# Extract to read
Many of the changemakers [in this series] are the pioneers who paved the way for people like myself. I don’t see myself as a changemaker, I see myself as somebody who has been fortunate enough to build on a foundation that was put in place by the incredible senior living entrepreneurs who came before me.
That said, the industry today is still led by many of those pioneers. While we’ve attracted a lot of talent to the industry, I think we’ve done a pretty poor job of attracting talent into operations as the industry matures. Many entrepreneurs have come into the industry through startups in technology, services and media, but the same cannot be said for operating companies.
When I left Senior Lifestyle, I decided it was time for me to spread my wings and start my own business. I knew that there was a path for me to build an operating company because there were so few people in a position to do that. That’s partially because you need so much capital to do this successfully.
Not only do you have to be skilled at running a property, but you also have to be very savvy with evaluating deals and capitalizing transactions. To get a deal capitalized, you need the institutional background and track record. It’s very challenging to do that.
Can you talk a little bit about how you develop those core competencies to successfully manage a portfolio that’s more geographically dispersed?
If you have a geographic strategy, you have to be more opportunistic. You say, “OK, let’s go do a couple of deals in a tertiary market.” In a tertiary market, you’re going to have a lower price point because you can’t capture the same rent. “Now let’s go do assisted living and memory care, or let’s do independent living only. Let’s go do a high-end deal in the city.” What does that sound like? It sounds like a hodgepodge of stuff. It’s really hard to hire people who are good at all of that.
They’re probably either going to be passionate about a certain segment, or they’re just going to end up migrating towards the mean. Regardless of the strategy, it will be hard to maintain different standards for each location.
Instead, we have two different brand strategies, for the most part. Our growth strategy to date has been development, which encompasses a high-end hospitality-driven product.

# Stored data entries
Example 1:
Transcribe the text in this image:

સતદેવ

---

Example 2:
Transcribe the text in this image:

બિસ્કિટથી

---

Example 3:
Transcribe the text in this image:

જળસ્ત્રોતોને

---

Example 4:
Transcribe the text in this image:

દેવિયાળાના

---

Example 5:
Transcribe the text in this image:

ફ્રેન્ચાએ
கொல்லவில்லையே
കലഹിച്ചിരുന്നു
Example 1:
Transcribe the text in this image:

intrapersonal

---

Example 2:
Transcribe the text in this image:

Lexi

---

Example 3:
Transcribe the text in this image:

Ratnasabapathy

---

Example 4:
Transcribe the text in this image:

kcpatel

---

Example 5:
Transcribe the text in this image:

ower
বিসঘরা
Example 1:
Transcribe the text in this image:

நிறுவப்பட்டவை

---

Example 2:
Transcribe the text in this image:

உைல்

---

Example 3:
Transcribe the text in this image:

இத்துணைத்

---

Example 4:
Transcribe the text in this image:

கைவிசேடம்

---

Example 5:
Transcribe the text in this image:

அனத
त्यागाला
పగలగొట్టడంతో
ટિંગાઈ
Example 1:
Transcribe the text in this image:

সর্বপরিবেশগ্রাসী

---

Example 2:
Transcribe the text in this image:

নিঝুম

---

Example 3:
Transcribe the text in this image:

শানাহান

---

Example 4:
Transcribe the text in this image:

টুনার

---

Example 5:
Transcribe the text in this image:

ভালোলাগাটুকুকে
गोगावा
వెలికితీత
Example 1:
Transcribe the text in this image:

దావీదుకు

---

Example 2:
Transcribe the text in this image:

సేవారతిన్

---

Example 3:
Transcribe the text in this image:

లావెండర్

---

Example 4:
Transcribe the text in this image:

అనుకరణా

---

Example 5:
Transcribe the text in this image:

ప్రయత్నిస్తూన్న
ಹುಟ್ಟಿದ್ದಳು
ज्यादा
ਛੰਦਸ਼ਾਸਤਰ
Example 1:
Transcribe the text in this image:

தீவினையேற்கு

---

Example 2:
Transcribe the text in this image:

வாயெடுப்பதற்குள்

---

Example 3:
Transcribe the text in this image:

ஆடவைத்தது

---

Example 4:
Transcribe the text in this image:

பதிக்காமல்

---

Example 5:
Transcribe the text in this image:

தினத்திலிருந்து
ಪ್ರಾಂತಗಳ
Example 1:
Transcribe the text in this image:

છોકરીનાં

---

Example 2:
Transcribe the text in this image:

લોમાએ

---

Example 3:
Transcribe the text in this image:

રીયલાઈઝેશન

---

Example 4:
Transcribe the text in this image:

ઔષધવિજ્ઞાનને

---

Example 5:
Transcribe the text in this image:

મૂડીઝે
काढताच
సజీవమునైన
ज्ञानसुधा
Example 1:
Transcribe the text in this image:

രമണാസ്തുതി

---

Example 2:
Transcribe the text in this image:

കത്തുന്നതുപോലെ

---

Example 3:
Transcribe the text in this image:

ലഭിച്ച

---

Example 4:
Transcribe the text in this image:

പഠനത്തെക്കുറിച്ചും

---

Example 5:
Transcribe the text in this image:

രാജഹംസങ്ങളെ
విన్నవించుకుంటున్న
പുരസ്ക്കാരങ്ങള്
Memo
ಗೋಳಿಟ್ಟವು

# Task list
1. Summarize the senior living interview in two sentences.
2. In the senior living interview, what has the company's growth strategy been to date?
3. Resume the senior living interview after its final sentence.
The listing is separate material and is unrelated to the senior living interview.

# Per-task outputs
1. The speaker credits earlier senior living entrepreneurs with laying the foundation for the speaker's own work and argues that the industry has drawn too little talent into operations, partly because building an operating company demands substantial capital, skill in running properties, and the track record needed to capitalize deals. Asked about managing a geographically dispersed portfolio, the speaker says an opportunistic mix of markets and product types makes hiring and consistent standards difficult, so the company instead relies mostly on two brand strategies and has grown so far through development of a high-end, hospitality-driven product.

2. Development, which encompasses a high-end, hospitality-driven product.

3.
We also acquire, own and operate. The properties we’ve acquired and the properties we manage are newer properties in good secondary markets. The expectations are different for those properties than they are for the properties we’re developing. It’s a lot easier for our operations team to support those communities because they know exactly what the expectations are.
We have our “developed asset” portfolio, and we have our “classic collection.” We can define the standards and the expectations of the development portfolio assets. In the classic collection, we don’t have to migrate towards the mean, and we don’t have to be good at everything. We can be very disciplined and focused on what we’re good at, and go and execute on it. To pull this off, you need strong leadership teams.
You can’t do what we’re trying to do if you have to micro-manage an average executive director, an average sales director, and an average health and wellness director. Obviously, [in that case] you need to be within driving distance, and you need to be touching those buildings multiple times a week.
We’re seeing more of that personal touch and connectivity post-COVID, and we’re still touching those buildings routinely, because they are only a short drive from the airport. We don’t have anything that’s more than a 30-minute drive from an airport. Today, we have five operating communities, and three properties in pre-leasing that will open in the next eight months. We have elected to focus on bigger communities between 100 and 175 units.
That’s very different from other operators that operate properties with 40 or 50 units. They’re a lot smaller, so it becomes more inefficient from a management perspective. Architecting the portfolio is really important, and if you ask around about the best operators in the industry today, I think people would point to the operators that have thoughtfully architected their portfolios. I do believe there’s a common thread. Those are the operators I put on a pedestal.